Having had quite a lot of fun with the last five minute geology session, and having a rather dramatic lack of time to actually write about geology, I thought we'd do another. My Facebook friends are an endless font of prompts. This time, they sorted themselves loosely in a fire and ice theme, with a bit of iron thrown in.
Steven Raine: Maars
Maars are some of the most awesome volcanoes of all time. They basically look like meteor craters, but they're entirely earth-made. They're what happen when you get an eruption through groundwater.
I had no idea they even existed before I started traipsing through Oregon with Lockwood DeWitt and he took us to see Hole-in-the-Ground, which is an absolutely marvelous maar out in the middle of nowhere. It's just a perfect bowl-shaped crater that you'd swear was created by a meteorite. But nope. Purely local. That area of Oregon is pocked with all sorts of volcanic landforms caused by volcanoes doing really odd things in the Pleistocene.
See, back then, that part of Oregon was covered in shallow lakes. Shallow water + volcanism = neato formations!
I later found out there are maars in Arizona, which both delighted and saddened me. I haven't been back to see them since I left home. Knowing I was within easy driving distance of a whole different type of volcano, but never saw it, makes me itch to go back home. Which I will, because you all need to visit the San Francisco Volcanic Field with me at a time when I have a camera capable enough to do it justice.
If you get a chance to go see a maar, absolutely do. And report back!
Jay Sinclair: Banded Iron Formation
Banded Iron Formations, or BIFs for short, are some of the weirdest and most wonderful geological formations on earth. They're one of those wild things from our past: the conditions don't exist for them to form today. You need a lot of iron and not so much oxygen so you don't end up with mere rust.
I'm fuzzy on the specifics, but not fuzzy at all on how lovely they are. Banded iron formations created some of the most intriguing rocks on earth. I haven't been able to see those massive deposits in the field, but I have seen hand samples, and they are wonderful. The colors and the patterns aren't usually ostentatious, but they're quite beautiful.
BIFs gave Lockwood's kitty his name. You can see the resemblance!
Tommy Thompson: Gneiss. Very gneiss.
Gneiss IS very nice! I love metamorphic rocks of all sort, but gneiss is in a class of its own: it's one of the first I was able to reliably recognize in the wild.
Gneiss is a streaky rock that can form either from sedimentary rocks or igneous ones.

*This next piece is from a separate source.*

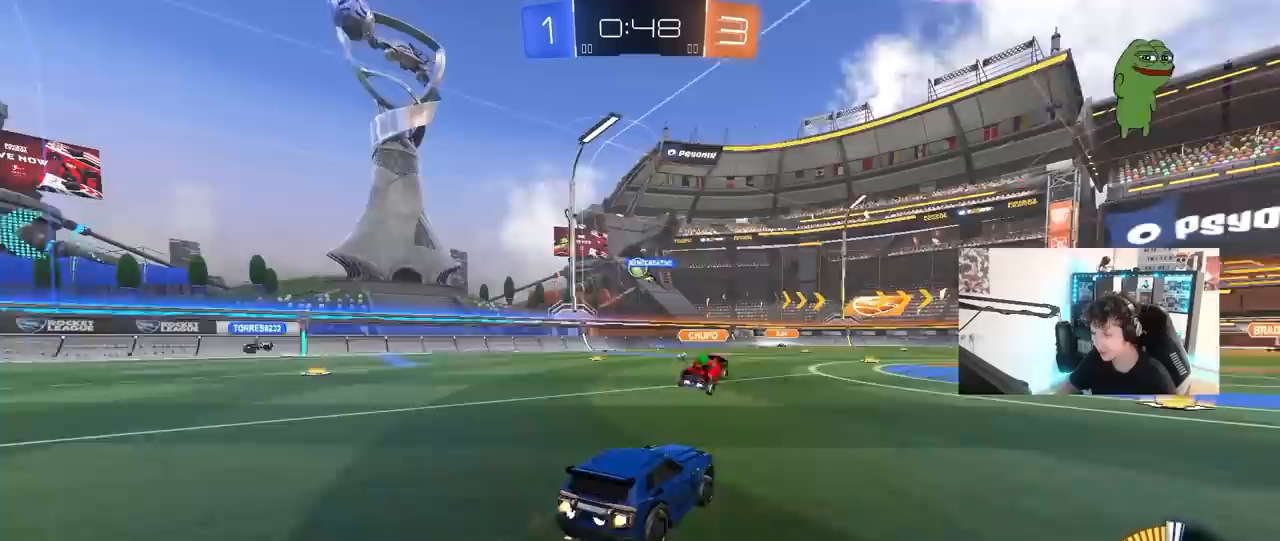
{"keys": [], "mouse": [], "mouse_move": "still", "events": [[350, "mouse_left", "up"], [483, "w", "up"]]}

It forms under the roots of mountains, mostly, where temperatures and pressures are mind-boggling.
My favorite gneiss is, happily, one that can be found in abundance quite nearby: orthogneiss. It's a salt-and-pepper colored rock that is unbelievably shiny on fresh surfaces. Enormous dark biotite and hornblende crystals gleam and twinkle like little shards of midnight captured in stone. It's easy to recognize in the field: in addition to being a dramatic, glittery black and white, it's got a very distinct pattern. Look at it from the side, and the black minerals are long streaks. Look at it head-on, and the streaks turn into points. This is an excellent rock to start new geologists on!
Susan Algren Van Sant: Moraine
Moraines! These are things I barely knew existed back in Arizona, although if I'd spent more time on the San Francisco Peaks, I could have gotten to know one.
Moraines are some of the best glacial features of all time, in my opinion. You may be partial to U-shaped valleys and other dramatic features carved from the ice, but I adore these gargantuan piles of rubble. Have you seen how they form? Just a bunch of debris carried along and arranged by the ice, and left behind when the ice melts.
There are a few different types of moraine, and each one can tell you things about a glacier long vanished. There are lateral moraines, which form alongside the glacier. There are medial moraines, which form down the middle. And there are terminal moraines, which are deposited at the end of the glacier. We know a lot about where Pleistocene ice sheets went and what their extent was by the moraines they left behind.
They are also immense sources of quality sand and gravel for construction purposes, so they can be commercially important. The largest ones form lovely local hills, and in generally flat areas like Illinois and Indiana, may be the only appreciable elevation for miles around. Large or small, long or short, along or across, moraines are some of the neatest glacial geology ever!